Pada mulanya pemerintahan kolonial ini tidak diterima oleh masyarakat, hal ini ditunjukkan dengan sikap mereka yang pindah dari Pamekasan (1858) ke Jawa. Jumlah mereka ini ribuan, mereka baru kembali setelah menyadari bahwa keadaan tidak seburuk yang mereka duga.
Masuknya pemerintahan langsung ini mengakibatkan terbukanya pulau Madura. Pemerintah memperbaiki infra struktur seperti perluasan dan perkembangan jalan. Pertanian dirangsang untuk semakin berkembang dengan dibangunnya dam, waduk dan saluran-saluran irigasi. Pemerintah kolonial juga membentuk dinas pertanian dan dinas peternakan.
Pada tahun 1806 beberapa tuan tanah Eropa datang mengadu untung ke Madura. Mereka menyewa tanah untuk membuka perkebunan tebu akan tetapi usaha mereka ini gagal, karena penduduk lokal tidak siap.
Pemerintah kolonial memodernisasi produksi garam dan pada tahun 1989 membangun pabrik garam briket di Kalianget. Kemudian perusahaan swasta Belanda Madura Stoostra Matschapij membuka jaringan kereta api antara Kamal dengan Kalianget.
Petani pada saat itu juga mulai menanam tanaman lain selain untuk kepentingan sendiri. Pada saat itu mulailah proses komersialisasi, walaupun masih dalam skala kecil. Komoditas yang paling penting pada saat itu adalah tembakau.

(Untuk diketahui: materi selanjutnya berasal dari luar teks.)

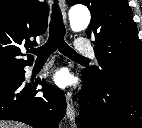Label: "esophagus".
I'll list each match as a JSON object with an SVG mask.
<instances>
[{
  "label": "esophagus",
  "mask_w": 142,
  "mask_h": 128,
  "mask_svg": "<svg viewBox=\"0 0 142 128\" xmlns=\"http://www.w3.org/2000/svg\"><path fill=\"white\" fill-rule=\"evenodd\" d=\"M60 5H61V9H62L64 18H65L66 13H65L64 0H60ZM65 97H66V102H67L66 117H67V119H69V121L73 122L75 120L76 112H75L74 101H73L71 92H66Z\"/></svg>",
  "instance_id": "1"
}]
</instances>
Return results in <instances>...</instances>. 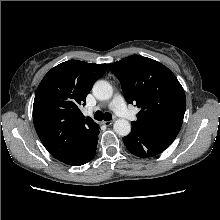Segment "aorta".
Segmentation results:
<instances>
[{
  "instance_id": "aorta-1",
  "label": "aorta",
  "mask_w": 220,
  "mask_h": 220,
  "mask_svg": "<svg viewBox=\"0 0 220 220\" xmlns=\"http://www.w3.org/2000/svg\"><path fill=\"white\" fill-rule=\"evenodd\" d=\"M93 95L98 100H109L113 95L111 84L105 80L97 81L93 86ZM114 131L120 136H127L131 131V124L126 119H117L113 125Z\"/></svg>"
}]
</instances>
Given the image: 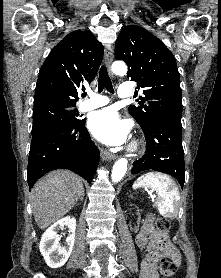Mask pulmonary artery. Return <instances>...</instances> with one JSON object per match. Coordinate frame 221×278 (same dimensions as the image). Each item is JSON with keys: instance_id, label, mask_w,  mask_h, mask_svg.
Segmentation results:
<instances>
[{"instance_id": "1", "label": "pulmonary artery", "mask_w": 221, "mask_h": 278, "mask_svg": "<svg viewBox=\"0 0 221 278\" xmlns=\"http://www.w3.org/2000/svg\"><path fill=\"white\" fill-rule=\"evenodd\" d=\"M118 95L120 98L129 99L133 96V91L129 84H122L119 87ZM89 98L83 101L79 105L81 111H89L95 108L105 106L109 103V99L106 96L96 94L93 92L88 93Z\"/></svg>"}]
</instances>
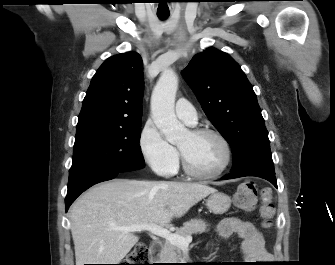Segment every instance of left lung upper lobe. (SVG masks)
I'll return each mask as SVG.
<instances>
[{"instance_id":"left-lung-upper-lobe-1","label":"left lung upper lobe","mask_w":335,"mask_h":265,"mask_svg":"<svg viewBox=\"0 0 335 265\" xmlns=\"http://www.w3.org/2000/svg\"><path fill=\"white\" fill-rule=\"evenodd\" d=\"M182 74L211 123L231 146L233 168L275 174L256 94L240 66L214 48L195 55Z\"/></svg>"}]
</instances>
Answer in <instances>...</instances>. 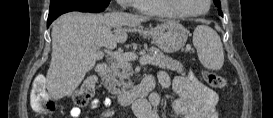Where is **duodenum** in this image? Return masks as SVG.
Segmentation results:
<instances>
[{"instance_id":"duodenum-1","label":"duodenum","mask_w":273,"mask_h":118,"mask_svg":"<svg viewBox=\"0 0 273 118\" xmlns=\"http://www.w3.org/2000/svg\"><path fill=\"white\" fill-rule=\"evenodd\" d=\"M96 71L100 76L107 72V64L100 62L96 66ZM154 87V81L145 80L137 87L124 90L117 94V102L120 105H128L138 99L144 98Z\"/></svg>"}]
</instances>
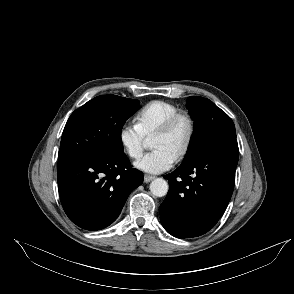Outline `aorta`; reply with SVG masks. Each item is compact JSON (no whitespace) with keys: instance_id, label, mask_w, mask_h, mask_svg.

Mulai saat itu kita bisa menandai adanya perkembangan dalam produksi, selain adanya produksi subsisten juga berkembang ekonomi marginal. Pada saat itu petani mempunyai tanah luas memberikan kesempatan kepada petani kecil untuk bekerja sama. Mereka tidak lagi bekerja dalam keluarga akan tetapi sudah meluas. Sistem ini bukan saja terjadi, di sektor pertanian akan tetapi juga di bidang perikanan yang menggunakan teknik penangkapan ikan yang baru dengan perahu yang lebih besar.